• _PROBLEM STATEMENT_: Please return every record exactly, with no pictures included.

• _Extracted page text data_:
..............................

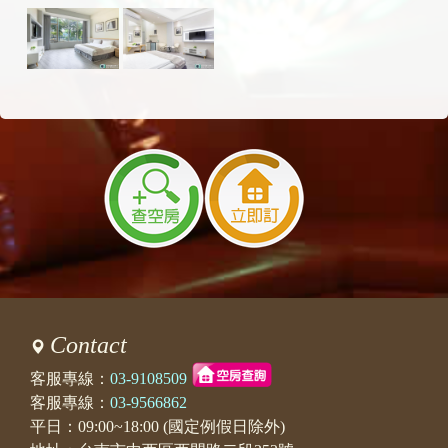
Contact
客服專線：
03-9108509
客服專線：
03-9566862
平日：09:00~18:00 (國定例假日除外)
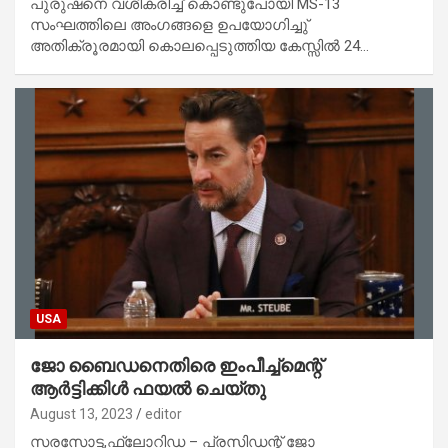
പുരുഷനെ വശീകരിച്ച് കൊണ്ടുപോയി MS-13
സംഘത്തിലെ അംഗങ്ങളെ ഉപയോഗിച്ചു്
അതിക്രൂരമായി കൊലപ്പെടുത്തിയ കേസ്സിൽ 24…
USA
ജോ ബൈഡനെതിരെ ഇംപീച്ച്‌മെന്റ്
ആർട്ടിക്കിൾ ഫയൽ ചെയ്‌തു
August 13, 2023
editor
സരസോട്ട,ഫ്ലോറിഡ – പ്രസിഡന്റ് ജോ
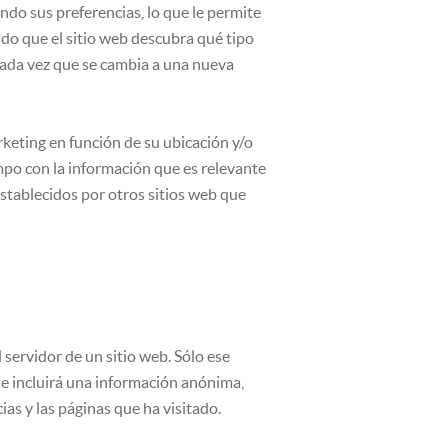
ando sus preferencias, lo que le permite
ndo que el sitio web descubra qué tipo
 cada vez que se cambia a una nueva
keting en función de su ubicación y/o
mpo con la información que es relevante
stablecidos por otros sitios web que
servidor de un sitio web. Sólo ese
 e incluirá una información anónima,
as y las páginas que ha visitado.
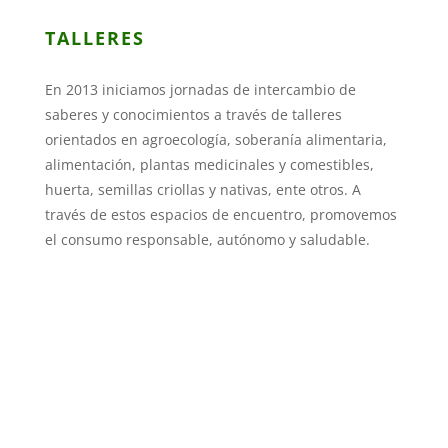
TALLERES
En 2013 iniciamos jornadas de intercambio de
saberes y conocimientos a través de talleres
orientados en agroecología, soberanía alimentaria,
alimentación, plantas medicinales y comestibles,
huerta, semillas criollas y nativas, ente otros. A
través de estos espacios de encuentro, promovemos
el consumo responsable, autónomo y saludable.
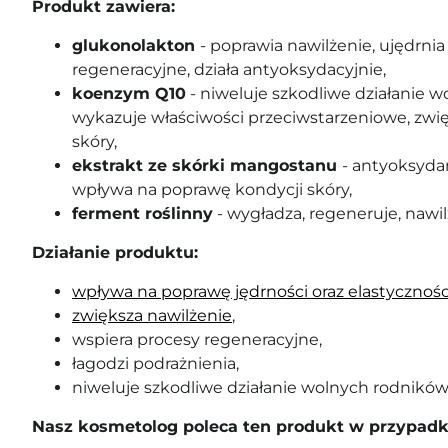
Produkt zawiera:
glukonolakton
- poprawia nawilżenie, ujędrnia
regeneracyjne, działa antyoksydacyjnie,
koenzym Q10
- niweluje szkodliwe działanie w
wykazuje właściwości przeciwstarzeniowe, zwi
skóry,
ekstrakt ze skórki mangostanu
- antyoksydan
wpływa na poprawę kondycji skóry,
ferment roślinny
- wygładza, regeneruje, nawil
Działanie produktu:
wpływa na poprawę jędrności oraz elastycznośc
zwiększa nawilżenie
,
wspiera procesy regeneracyjne,
łagodzi podrażnienia,
niweluje szkodliwe działanie wolnych rodników
Nasz kosmetolog poleca ten produkt w przypadk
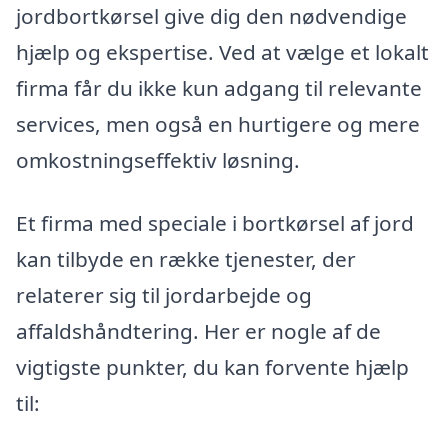
jordbortkørsel give dig den nødvendige
hjælp og ekspertise. Ved at vælge et lokalt
firma får du ikke kun adgang til relevante
services, men også en hurtigere og mere
omkostningseffektiv løsning.
Et firma med speciale i bortkørsel af jord
kan tilbyde en række tjenester, der
relaterer sig til jordarbejde og
affaldshåndtering. Her er nogle af de
vigtigste punkter, du kan forvente hjælp
til:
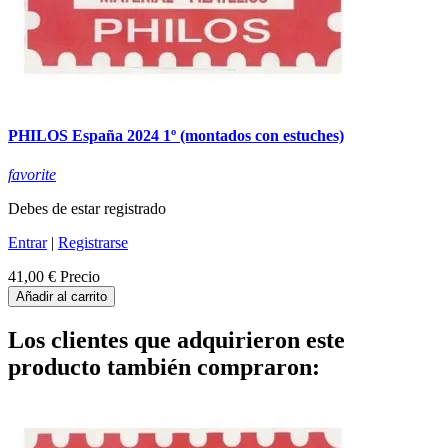
PHILOS España 2024 1º (montados con estuches)
favorite
Debes de estar registrado
Entrar
|
Registrarse
41,00 €
Precio
Añadir al carrito
Los clientes que adquirieron este
producto también compraron:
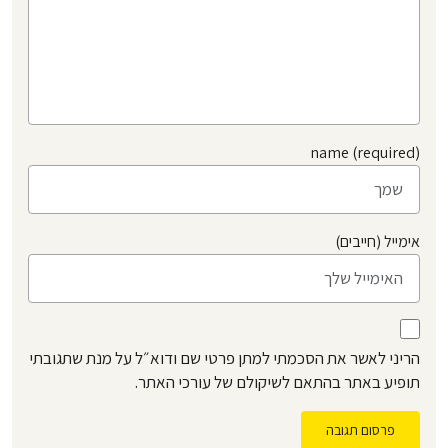
name (required)
אימייל (חייבים)
הריני לאשר את הסכמתי למתן פרטי שם ודוא״ל על מנת שתגובתי
תופיע באתר בהתאם לשיקולם של עורכי האתר.
פרסום תגובה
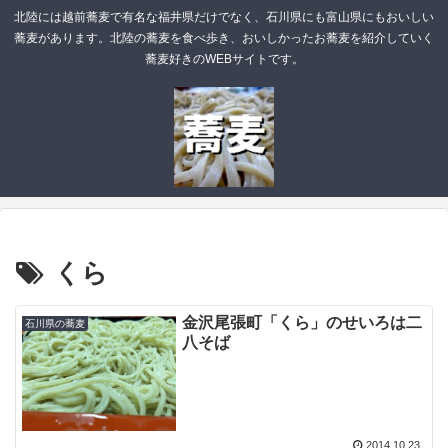
北陸には越前蕎麦で有名な福井県だけでなく、石川県にも富山県にもおいしい
蕎麦があります。北陸の蕎麦を食べ歩き、おいしかったお蕎麦を紹介していく
蕎麦好きのWEBサイトです。
くら
金沢尾張町「くら」のせいろは二
石川県の蕎麦
八そば
2014.10.23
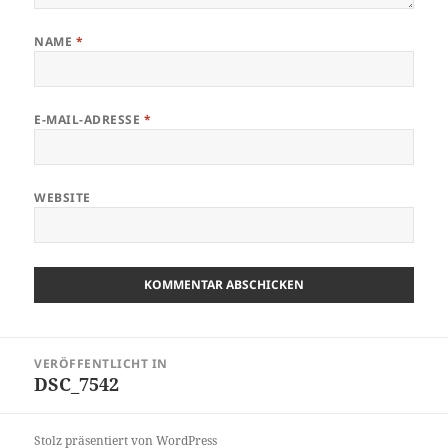
NAME
*
E-MAIL-ADRESSE
*
WEBSITE
Beitragsnavigation
VERÖFFENTLICHT IN
DSC_7542
Stolz präsentiert von WordPress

..............................

• _SOLUTION FOR THIS EXERCISE_:
Contact
客服專線：
03-9108509
客服專線：
03-9566862
平日：09:00~18:00 (國定例假日除外)
പുരുഷനെ വശീകരിച്ച് കൊണ്ടുപോയി MS-13
സംഘത്തിലെ അംഗങ്ങളെ ഉപയോഗിച്ചു്
അതിക്രൂരമായി കൊലപ്പെടുത്തിയ കേസ്സിൽ 24…
USA
ജോ ബൈഡനെതിരെ ഇംപീച്ച്‌മെന്റ്
ആർട്ടിക്കിൾ ഫയൽ ചെയ്‌തു
August 13, 2023
editor
സരസോട്ട,ഫ്ലോറിഡ – പ്രസിഡന്റ് ജോ
ando sus preferencias, lo que le permite
ndo que el sitio web descubra qué tipo
 cada vez que se cambia a una nueva
keting en función de su ubicación y/o
mpo con la información que es relevante
stablecidos por otros sitios web que
servidor de un sitio web. Sólo ese
 e incluirá una información anónima,
as y las páginas que ha visitado.
TALLERES
En 2013 iniciamos jornadas de intercambio de
saberes y conocimientos a través de talleres
orientados en agroecología, soberanía alimentaria,
alimentación, plantas medicinales y comestibles,
huerta, semillas criollas y nativas, ente otros. A
través de estos espacios de encuentro, promovemos
el consumo responsable, autónomo y saludable.
Produkt zawiera:
glukonolakton
- poprawia nawilżenie, ujędrnia
regeneracyjne, działa antyoksydacyjnie,
koenzym Q10
- niweluje szkodliwe działanie w
wykazuje właściwości przeciwstarzeniowe, zwi
skóry,
ekstrakt ze skórki mangostanu
- antyoksydan
wpływa na poprawę kondycji skóry,
ferment roślinny
- wygładza, regeneruje, nawil
Działanie produktu:
wpływa na poprawę jędrności oraz elastycznośc
zwiększa nawilżenie
,
wspiera procesy regeneracyjne,
łagodzi podrażnienia,
niweluje szkodliwe działanie wolnych rodników
Nasz kosmetolog poleca ten produkt w przypadk
jordbortkørsel give dig den nødvendige
hjælp og ekspertise. Ved at vælge et lokalt
firma får du ikke kun adgang til relevante
services, men også en hurtigere og mere
omkostningseffektiv løsning.
Et firma med speciale i bortkørsel af jord
kan tilbyde en række tjenester, der
relaterer sig til jordarbejde og
affaldshåndtering. Her er nogle af de
vigtigste punkter, du kan forvente hjælp
til:
PHILOS España 2024 1º (montados con estuches)
favorite
Debes de estar registrado
Entrar
|
Registrarse
41,00 €
Precio
Añadir al carrito
Los clientes que adquirieron este
producto también compraron:
name (required)
אימייל (חייבים)
הריני לאשר את הסכמתי למתן פרטי שם ודוא״ל על מנת שתגובתי
תופיע באתר בהתאם לשיקולם של עורכי האתר.
פרסום תגובה
北陸には越前蕎麦で有名な福井県だけでなく、石川県にも富山県にもおいしい
蕎麦があります。北陸の蕎麦を食べ歩き、おいしかったお蕎麦を紹介していく
蕎麦好きのWEBサイトです。
くら
金沢尾張町「くら」のせいろは二
石川県の蕎麦
八そば
2014.10.23
NAME
*
E-MAIL-ADRESSE
*
WEBSITE
Beitragsnavigation
VERÖFFENTLICHT IN
DSC_7542
Stolz präsentiert von WordPress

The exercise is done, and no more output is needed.